[GLIOBLASTOMA]. Glioblastoma is a WHO grade IV glial neoplasm of neuraxis and one of the highly aggressive malignancies causing death in most patients in <1 year. Glioblastoma is also undoubtedly the most polymorphic of any know neoplasm and is the reason for its previous characterization as “Glioblastoma multiforme” suggesting multiple forms. Two morphologic features are essential for the diagnosis: necrosis and endothelial proliferation. The tumor shows serpiginous necrosis with palisading around necrotic foci.
[GLIOBLASTOMA]. An area of necrosis is shown with tumor cell palisading. Note the pink cellular necrosis in the center (big arrow). Necrosis can be seen either in tumors or in adjacent normal brain in patients who have received radiation for various neoplasms. Thus a history of prior radiation to the brain must be entertained when necrosis is seen in a brain tumor biopsy.
[GLIOBLASTOMA]. Large areas of necrosis in glioblastoma are seen as ring-enhancing lesions in brain CT scans. Stereotactic biopsies of such tumors may yield necrotic foci with or without viable tumor cells. In the absence of viable glial tumor cells a firm diagnosis of glioblastoma cannot be made. However, a high-grade glial neoplasm (arrow) with abundant tumor necrosis (arrowhead) is nothing but a glioblastoma.
[GLIOBLASTOMA]. Vascular proliferation is another essential finding in glioblastoma and can take one of two forms or both. The more common glomeruloid vascular proliferation of endothelial cells also contains proliferating smooth muscle cells and is also commonly seen in low-grade gliomas such as pilocytic astrocytoma. The less common intravascular endothelial cell proliferation is a rather specific to high-grade glial tumors and characterized by reduction in lumen diameter by proliferating endothelial cells.

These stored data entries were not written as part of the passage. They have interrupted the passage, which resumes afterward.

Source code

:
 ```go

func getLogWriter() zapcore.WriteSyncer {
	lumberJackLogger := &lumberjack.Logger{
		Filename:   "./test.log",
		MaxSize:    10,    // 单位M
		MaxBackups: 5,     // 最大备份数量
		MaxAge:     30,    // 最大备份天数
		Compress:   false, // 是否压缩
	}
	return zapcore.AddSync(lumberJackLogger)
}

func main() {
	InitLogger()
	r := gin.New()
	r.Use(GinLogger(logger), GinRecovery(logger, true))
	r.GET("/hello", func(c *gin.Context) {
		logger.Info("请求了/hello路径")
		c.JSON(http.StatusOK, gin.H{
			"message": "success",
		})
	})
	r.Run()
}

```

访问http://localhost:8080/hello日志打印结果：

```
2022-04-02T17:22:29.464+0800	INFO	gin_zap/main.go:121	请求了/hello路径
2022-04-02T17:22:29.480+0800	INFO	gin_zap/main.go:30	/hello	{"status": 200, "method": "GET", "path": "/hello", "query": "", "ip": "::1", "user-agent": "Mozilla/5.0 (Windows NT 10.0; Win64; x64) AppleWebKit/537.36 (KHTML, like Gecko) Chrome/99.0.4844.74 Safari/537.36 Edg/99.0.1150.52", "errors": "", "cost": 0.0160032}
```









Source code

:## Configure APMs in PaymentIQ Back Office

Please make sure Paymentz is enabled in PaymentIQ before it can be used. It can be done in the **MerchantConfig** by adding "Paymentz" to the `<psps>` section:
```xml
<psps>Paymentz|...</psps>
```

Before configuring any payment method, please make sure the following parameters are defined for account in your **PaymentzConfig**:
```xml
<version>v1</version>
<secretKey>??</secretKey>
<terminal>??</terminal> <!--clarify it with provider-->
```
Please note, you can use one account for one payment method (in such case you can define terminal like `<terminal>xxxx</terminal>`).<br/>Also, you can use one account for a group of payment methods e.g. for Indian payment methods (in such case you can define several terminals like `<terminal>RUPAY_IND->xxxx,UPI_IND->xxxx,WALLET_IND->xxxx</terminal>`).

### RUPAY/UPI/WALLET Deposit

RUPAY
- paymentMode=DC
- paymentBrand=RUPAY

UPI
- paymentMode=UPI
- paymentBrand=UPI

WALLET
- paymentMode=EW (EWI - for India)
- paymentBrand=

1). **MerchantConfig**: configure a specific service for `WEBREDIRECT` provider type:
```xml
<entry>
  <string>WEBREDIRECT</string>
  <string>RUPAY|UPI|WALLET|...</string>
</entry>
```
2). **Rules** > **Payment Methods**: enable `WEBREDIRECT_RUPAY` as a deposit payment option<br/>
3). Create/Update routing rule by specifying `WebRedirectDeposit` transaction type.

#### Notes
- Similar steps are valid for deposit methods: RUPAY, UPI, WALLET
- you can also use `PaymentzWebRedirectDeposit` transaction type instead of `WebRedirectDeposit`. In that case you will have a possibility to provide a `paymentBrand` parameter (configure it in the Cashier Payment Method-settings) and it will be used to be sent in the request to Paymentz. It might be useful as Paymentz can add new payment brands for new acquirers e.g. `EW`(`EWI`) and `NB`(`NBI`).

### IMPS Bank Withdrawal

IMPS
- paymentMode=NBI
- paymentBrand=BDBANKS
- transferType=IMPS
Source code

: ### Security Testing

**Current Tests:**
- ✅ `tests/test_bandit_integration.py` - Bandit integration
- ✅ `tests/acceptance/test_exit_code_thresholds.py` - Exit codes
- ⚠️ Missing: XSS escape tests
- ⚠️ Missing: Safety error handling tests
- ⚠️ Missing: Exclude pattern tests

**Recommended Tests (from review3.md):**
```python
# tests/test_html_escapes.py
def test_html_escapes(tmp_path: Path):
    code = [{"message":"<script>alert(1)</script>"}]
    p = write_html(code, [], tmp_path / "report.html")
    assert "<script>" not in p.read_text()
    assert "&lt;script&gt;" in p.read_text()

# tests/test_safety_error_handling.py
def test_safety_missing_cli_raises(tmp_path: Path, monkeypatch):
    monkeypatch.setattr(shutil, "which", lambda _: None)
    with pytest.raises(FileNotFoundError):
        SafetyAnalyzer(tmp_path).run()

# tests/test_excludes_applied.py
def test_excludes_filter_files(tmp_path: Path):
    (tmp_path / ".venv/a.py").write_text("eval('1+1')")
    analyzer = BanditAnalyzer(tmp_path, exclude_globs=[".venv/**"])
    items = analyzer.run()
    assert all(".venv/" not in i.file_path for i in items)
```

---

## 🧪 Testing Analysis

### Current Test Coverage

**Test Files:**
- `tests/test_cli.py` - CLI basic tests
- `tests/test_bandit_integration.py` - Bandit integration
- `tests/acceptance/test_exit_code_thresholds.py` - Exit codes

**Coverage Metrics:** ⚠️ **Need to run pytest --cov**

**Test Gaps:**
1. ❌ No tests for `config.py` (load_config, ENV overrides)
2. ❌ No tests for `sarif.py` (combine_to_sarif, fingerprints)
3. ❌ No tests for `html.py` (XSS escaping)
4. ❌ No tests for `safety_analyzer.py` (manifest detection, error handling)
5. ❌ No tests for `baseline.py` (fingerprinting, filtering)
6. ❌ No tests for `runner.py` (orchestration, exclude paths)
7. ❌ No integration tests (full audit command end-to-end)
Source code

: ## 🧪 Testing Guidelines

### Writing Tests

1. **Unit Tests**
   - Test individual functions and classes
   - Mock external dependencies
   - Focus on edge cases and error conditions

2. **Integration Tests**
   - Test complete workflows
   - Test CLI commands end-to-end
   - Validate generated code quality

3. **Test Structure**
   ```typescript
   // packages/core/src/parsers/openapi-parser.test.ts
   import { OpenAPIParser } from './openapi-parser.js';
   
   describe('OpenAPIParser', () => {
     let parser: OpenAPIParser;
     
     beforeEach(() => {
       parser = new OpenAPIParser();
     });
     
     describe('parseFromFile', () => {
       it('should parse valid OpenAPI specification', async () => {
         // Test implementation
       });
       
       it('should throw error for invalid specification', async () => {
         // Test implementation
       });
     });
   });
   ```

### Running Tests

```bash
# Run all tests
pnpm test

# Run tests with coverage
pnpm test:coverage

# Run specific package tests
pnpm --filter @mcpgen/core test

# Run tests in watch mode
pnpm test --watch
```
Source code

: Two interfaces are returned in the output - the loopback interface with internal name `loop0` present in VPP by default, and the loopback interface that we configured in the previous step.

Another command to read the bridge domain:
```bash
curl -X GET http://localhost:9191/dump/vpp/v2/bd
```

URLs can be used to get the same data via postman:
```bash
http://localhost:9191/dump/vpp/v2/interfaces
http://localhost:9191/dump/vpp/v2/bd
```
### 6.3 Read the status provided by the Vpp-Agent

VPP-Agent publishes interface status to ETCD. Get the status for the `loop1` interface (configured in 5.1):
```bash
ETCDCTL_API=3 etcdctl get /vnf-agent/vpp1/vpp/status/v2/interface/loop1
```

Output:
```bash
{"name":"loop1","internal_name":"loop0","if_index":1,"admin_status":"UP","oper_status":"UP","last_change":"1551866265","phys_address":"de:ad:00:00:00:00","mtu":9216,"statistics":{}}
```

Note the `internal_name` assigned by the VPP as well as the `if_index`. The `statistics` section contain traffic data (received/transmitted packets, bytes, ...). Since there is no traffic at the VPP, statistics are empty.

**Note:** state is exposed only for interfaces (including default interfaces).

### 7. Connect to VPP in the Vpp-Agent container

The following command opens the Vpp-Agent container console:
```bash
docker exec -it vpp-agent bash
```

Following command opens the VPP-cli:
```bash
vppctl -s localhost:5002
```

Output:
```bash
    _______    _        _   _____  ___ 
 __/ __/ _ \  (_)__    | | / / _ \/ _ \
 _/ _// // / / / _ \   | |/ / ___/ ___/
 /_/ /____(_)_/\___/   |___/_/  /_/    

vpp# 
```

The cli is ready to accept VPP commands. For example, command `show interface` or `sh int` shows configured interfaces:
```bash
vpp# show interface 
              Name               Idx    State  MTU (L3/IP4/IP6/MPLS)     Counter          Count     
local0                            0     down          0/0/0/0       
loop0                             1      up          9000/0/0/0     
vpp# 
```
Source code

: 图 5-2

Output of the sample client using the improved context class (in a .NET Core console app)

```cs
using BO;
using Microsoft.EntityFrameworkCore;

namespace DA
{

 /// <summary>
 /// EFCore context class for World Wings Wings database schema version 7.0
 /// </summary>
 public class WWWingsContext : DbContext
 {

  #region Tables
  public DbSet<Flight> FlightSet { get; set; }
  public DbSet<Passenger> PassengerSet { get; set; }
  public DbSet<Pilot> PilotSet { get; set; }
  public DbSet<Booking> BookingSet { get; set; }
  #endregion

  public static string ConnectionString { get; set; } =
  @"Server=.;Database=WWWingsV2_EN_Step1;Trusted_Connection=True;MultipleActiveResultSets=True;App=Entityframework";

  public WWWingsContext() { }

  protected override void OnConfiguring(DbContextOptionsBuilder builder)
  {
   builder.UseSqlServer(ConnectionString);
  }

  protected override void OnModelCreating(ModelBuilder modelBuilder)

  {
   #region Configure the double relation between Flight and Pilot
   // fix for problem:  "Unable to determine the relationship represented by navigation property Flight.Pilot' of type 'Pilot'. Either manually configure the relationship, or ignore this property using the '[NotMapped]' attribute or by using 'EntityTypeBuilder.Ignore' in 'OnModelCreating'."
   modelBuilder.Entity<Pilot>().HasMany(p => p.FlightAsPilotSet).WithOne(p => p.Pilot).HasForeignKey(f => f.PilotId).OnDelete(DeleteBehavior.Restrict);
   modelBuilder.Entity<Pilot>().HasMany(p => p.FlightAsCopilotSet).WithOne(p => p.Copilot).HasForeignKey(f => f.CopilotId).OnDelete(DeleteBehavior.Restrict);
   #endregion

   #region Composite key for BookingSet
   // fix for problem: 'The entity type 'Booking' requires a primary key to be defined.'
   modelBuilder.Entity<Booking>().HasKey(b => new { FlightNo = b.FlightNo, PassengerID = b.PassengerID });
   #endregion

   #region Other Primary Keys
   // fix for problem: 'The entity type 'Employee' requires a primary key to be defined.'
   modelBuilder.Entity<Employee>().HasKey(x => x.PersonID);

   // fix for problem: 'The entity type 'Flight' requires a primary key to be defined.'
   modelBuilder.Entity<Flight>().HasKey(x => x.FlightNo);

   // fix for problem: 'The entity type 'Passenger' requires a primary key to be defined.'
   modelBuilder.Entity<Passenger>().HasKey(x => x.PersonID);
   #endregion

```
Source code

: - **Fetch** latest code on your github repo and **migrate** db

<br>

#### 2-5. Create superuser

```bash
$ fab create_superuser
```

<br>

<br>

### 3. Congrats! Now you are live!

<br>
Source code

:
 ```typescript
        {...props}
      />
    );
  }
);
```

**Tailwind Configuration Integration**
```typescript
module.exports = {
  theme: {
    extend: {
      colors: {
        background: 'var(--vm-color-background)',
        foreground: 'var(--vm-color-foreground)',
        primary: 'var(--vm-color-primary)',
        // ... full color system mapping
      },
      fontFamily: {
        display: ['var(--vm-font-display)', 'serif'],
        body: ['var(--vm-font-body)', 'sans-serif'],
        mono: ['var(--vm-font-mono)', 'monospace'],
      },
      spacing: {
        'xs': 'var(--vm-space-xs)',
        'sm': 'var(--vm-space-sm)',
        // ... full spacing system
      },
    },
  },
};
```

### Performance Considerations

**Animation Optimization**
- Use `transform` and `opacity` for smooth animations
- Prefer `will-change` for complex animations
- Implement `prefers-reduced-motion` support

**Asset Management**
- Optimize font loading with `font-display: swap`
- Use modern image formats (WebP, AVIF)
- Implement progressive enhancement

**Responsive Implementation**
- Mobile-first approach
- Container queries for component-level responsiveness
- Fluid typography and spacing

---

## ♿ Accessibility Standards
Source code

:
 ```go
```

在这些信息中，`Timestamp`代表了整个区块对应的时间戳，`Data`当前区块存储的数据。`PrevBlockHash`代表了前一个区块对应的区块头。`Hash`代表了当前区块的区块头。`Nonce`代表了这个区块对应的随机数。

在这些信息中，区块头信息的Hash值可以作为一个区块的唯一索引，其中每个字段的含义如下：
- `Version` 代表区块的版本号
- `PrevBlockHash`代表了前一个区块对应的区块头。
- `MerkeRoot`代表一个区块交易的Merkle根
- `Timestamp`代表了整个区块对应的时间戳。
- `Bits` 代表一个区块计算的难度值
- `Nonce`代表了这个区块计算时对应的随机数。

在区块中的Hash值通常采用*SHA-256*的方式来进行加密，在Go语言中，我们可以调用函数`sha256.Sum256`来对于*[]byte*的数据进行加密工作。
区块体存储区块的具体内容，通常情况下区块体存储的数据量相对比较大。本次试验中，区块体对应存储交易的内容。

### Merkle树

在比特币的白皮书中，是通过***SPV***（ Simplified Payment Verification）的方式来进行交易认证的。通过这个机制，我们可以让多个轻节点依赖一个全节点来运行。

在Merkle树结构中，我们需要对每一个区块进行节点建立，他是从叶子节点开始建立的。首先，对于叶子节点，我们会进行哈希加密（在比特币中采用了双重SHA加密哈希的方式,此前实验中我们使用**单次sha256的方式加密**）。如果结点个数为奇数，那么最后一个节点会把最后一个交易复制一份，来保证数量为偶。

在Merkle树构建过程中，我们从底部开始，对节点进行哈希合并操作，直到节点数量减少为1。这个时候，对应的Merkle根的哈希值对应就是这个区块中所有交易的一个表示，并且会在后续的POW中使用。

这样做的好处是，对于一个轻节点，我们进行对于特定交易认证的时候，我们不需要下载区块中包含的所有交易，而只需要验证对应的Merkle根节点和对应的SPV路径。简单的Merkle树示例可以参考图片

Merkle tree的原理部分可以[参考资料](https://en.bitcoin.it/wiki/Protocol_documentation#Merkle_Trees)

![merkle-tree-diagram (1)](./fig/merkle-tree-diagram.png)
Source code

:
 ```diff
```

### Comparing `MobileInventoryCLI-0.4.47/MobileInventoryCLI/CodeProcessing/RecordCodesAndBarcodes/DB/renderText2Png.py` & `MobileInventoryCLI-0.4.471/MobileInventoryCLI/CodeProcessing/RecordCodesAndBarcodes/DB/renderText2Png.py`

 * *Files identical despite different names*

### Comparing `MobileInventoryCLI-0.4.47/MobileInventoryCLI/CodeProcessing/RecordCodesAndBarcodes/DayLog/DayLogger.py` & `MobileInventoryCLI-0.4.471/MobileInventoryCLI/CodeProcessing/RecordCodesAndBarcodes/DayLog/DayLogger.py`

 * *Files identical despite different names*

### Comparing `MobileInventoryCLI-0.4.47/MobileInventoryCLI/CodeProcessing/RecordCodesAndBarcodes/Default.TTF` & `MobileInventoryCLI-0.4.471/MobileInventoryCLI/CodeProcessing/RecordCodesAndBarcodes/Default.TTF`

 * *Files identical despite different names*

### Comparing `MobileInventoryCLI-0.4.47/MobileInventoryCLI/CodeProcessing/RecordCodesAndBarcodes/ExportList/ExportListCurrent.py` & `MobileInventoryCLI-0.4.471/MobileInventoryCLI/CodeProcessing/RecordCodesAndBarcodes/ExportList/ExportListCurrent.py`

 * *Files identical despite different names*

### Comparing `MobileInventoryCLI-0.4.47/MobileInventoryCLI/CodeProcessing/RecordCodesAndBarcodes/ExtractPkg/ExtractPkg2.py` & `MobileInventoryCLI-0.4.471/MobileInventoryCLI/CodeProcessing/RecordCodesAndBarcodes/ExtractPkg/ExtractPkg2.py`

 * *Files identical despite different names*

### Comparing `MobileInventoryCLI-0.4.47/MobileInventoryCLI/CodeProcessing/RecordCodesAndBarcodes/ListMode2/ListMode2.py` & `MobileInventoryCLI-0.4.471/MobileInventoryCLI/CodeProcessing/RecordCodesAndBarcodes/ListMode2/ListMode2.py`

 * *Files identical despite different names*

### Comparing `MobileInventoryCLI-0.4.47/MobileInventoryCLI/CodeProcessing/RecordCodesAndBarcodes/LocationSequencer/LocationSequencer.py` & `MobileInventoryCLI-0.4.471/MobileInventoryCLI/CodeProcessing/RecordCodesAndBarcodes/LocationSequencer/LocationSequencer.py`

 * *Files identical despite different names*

[GLIOBLASTOMA]. Note glomeruloid vascular proliferation with plump large cells.
[GLIOBLASTOMA]. The tumor is usually hypercellular and composed of variety of cell types including small cells with hyperchromatic nuclei and frequent mitoses (arrow) similar to small cell neuroendocrine carcinoma. However, the tumor cells in glioblastoma show pink glial-quality cytoplasm and may show evidence of a preexisting lower grade glial neoplasm. Grade 2 or grade 3 glial neoplasms may progress to glioblastoma but may retain some of its lower grade features if ample sampling of tumor is performed.
[GLIOBLASTOMA]. This tumor shows an area composed of gemistocytic cells suggestive of evolution from gemistocytic astrocytoma. However, microgemistocytes can also be seen in an otherwise de novo glioblastoma with no other evidence of a prior glial neoplasm.
[GLIOBLASTOMA]. The cells in some glioblastoma can have “epitheliod” or “rhabdoid” morphology with abundant pink cytoplasm pushing the nucleus to the side (arrowhead). These cells should not be confused with gemistocytes which are smaller and have an obvious glial look. A tumor composed purely of these cells must be distinguished from metastatic carcinoma, melanoma, and rhabdoid tumors. However, glioblastoma are almost always composed of more than one cell type, a feature of diagnostic importance.
[GLIOBLASTOMA]. The tumor cells in this example look like large cell lymphoma or a poorly differentiated carcinoma. However, the presence of pink fibrillary cytoplasm of glial-quality suggests the correct diagnosis.
[GLIOBLASTOMA]. Laminated calcium spherules also known psamomma bodies can also be seen in an otherwise de novo glioblastoma and do not necessarily indicate either a coexisting or prior oligodendroglioma. The cells in grade II oligodendroglioma have round uniform nuclei as opposed to oval and irregular nuclei seen in glioblastoma.
[GLIOBLASTOMA]. Vimentin positivity is a constant finding in glioblastoma but may also be seen in metastatic melanoma, sarcomas, some carcinomas, and lymphomas. However, a tumor negative for vimentin is a suspect glioblastoma.
[GLIOBLASTOMA]. Immunohistochemical staining for glial fibrillary acidic protein (GFAP) is a diagnostic feature of glial origin in appropriate context with few exceptions. Focal or diffuse positivity for GFAP is the rule in glioblastomas.
[GLIOBLASTOMA]. Note a very high Ki67 proliferation index with about 50% of the tumor cells showing nuclear staining.
[GLIOBLASTOMA]. The tumor cells show diffuse positivity for CD56.
[GLIOBLASTOMA]. Tumor cells can often show positive staining for various cytokeratins including AE1:AE3, Cam 5.2 and CK-7. The staining is usually focally seen and may confuse unwary pathologists of this phenomenon. Cytokeratin alone cannot be used to distinguish glioblastoma from a metastatic carcinoma.